Schroeder Daniel C, Guschlbauer Maria, Maul Alexandra C, Cremer Daniel A, Becker Ingrid, de la Puente Bethencourt David, Paal Peter, Padosch Stephan A, Wetsch Wolfgang A, Annecke Thorsten, Böttiger Bernd W, Sterner-Kock Anja, Herff Holger
Department of Anaesthesiology and Intensive Care Medicine, University Hospital of Cologne, Kerpener Straße 62, Cologne, Germany.
Department of Experimental Medicine, University Hospital of Cologne, Cologne, Germany.
PLoS One. 2017 Mar 14;12(3):e0173229. doi: 10.1371/journal.pone.0173229. eCollection 2017.
Targeted temperature management (TTM) is widely used in critical care settings for conditions including hepatic encephalopathy, hypoxic ischemic encephalopathy, meningitis, myocardial infarction, paediatric cardiac arrest, spinal cord injury, traumatic brain injury, ischemic stroke and sepsis. Furthermore, TTM is a key treatment for patients after out-of-hospital cardiac-arrest (OHCA). However, the optimal cooling method, which is quick, safe and cost-effective still remains controversial. Since the oesophagus is adjacent to heart and aorta, fast heat-convection to the central blood-stream could be achieved with a minimally invasive oesophageal heat exchanger (OHE). To date, the optimal diameter of an OHE is still unknown. While larger diameters may cause thermal- or pressure-related tissue damage after long-term exposure to the oesophageal wall, smaller diameter (e.g., gastric tubes, up to 11mm) may not provide effective cooling rates. Thus, the objective of the study was to compare OHE-diameters of 11mm (OHE11) and 14.7mm (OHE14.7) and their effects on tissue and cooling capability.
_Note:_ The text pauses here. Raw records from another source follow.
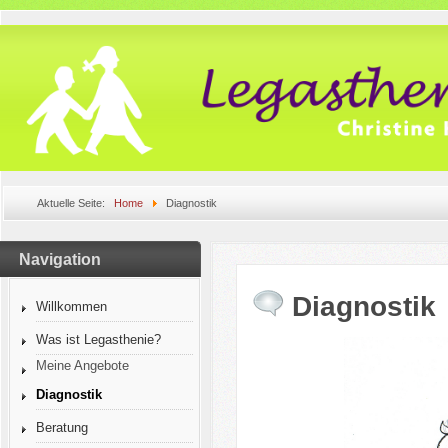
Aktuelle Seite:
Home
Diagnostik
Navigation
Diagnostik
Willkommen
Was ist Legasthenie?
Meine Angebote
Diagnostik
Beratung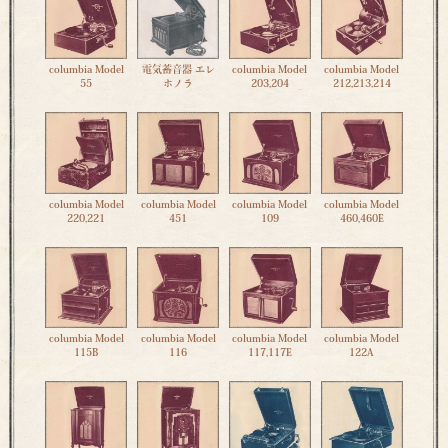
columbia Model
電気蓄音器 エレ
columbia Model
columbia Model
55
ホノラ
203,204
212,213,214
columbia Model
columbia Model
columbia Model
columbia Model
220,221
451
109
460,460E
columbia Model
columbia Model
columbia Model
columbia Model
115B
116
117,117E
122A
Pigs were randomized to OHE11 (N = 8) or OHE14.7 (N = 8). After cooling, pigs were maintained at 33°C for 1 hour. After 10h rewarming, oesophagi were analyzed by means of histopathology. The oesophagus of four animals from a separate study that underwent exactly the identical preparation and cooling protocol described above but received a maintenance period of 24h were used as histopathological controls.
Mean cooling rates were 2.8±0.4°C°C/h (OHE11) and 3.0±0.3°C °C/h (OHE14.7; p = 0.20). Occasional mild acute inflammatory transepithelial infiltrates were found in the cranial segment of the oesophagus in all groups including controls. Deviations from target temperature were 0.1±0.4°C (OHE11) and 0±0.1°C (OHE14.7; p = 0.91). Rewarming rates were 0.19±0.07°C °C/h (OHE11) and 0.20±0.05°C °C/h (OHE14.7; p = 0.75).
OHE with diameters of 11 mm and 14.7 mm achieve effective cooling rates for TTM and did not cause any relevant oesophageal tissue damage. Both OHE demonstrated acceptable deviations from target temperature and allowed for an intended rewarming rate (0.25°C/h).
目标温度管理(TTM)广泛应用于重症监护环境,用于治疗包括肝性脑病、缺氧缺血性脑病、脑膜炎、心肌梗死、小儿心脏骤停、脊髓损伤、创伤性脑损伤、缺血性中风和脓毒症等病症。此外,TTM是院外心脏骤停(OHCA)患者的关键治疗方法。然而,快速、安全且具有成本效益的最佳降温方法仍存在争议。由于食管与心脏和主动脉相邻,使用微创食管热交换器(OHE)可实现向中心血流的快速热对流。迄今为止,OHE的最佳直径仍不清楚。虽然较大直径在长期接触食管壁后可能会导致与热或压力相关的组织损伤,但较小直径(例如胃管,最大11mm)可能无法提供有效的降温速率。因此,本研究的目的是比较11mm(OHE11)和14.7mm(OHE14.7)的OHE直径及其对组织和降温能力的影响。
将猪随机分为OHE11组(N = 8)或OHE14.7组(N = 8)。降温后,将猪维持在33°C 1小时。复温10小时后,通过组织病理学分析食管。从另一项单独研究中选取4只动物的食管,这些动物接受了与上述完全相同的准备和降温方案,但维持期为24小时,用作组织病理学对照。
平均降温速率为2.8±0.4°C/h(OHE11)和3.0±0.3°C/h(OHE14.7;p = 0.20)。在包括对照组在内的所有组中,在食管头段偶尔发现轻度急性炎症性跨上皮浸润。与目标温度的偏差为0.1±0.4°C(OHE11)和0±0.1°C(OHE14.7;p = 0.91)。复温速率为0.19±0.07°C/h(OHE11)和0.20±0.05°C/h(OHE14.7;p = 0.75)。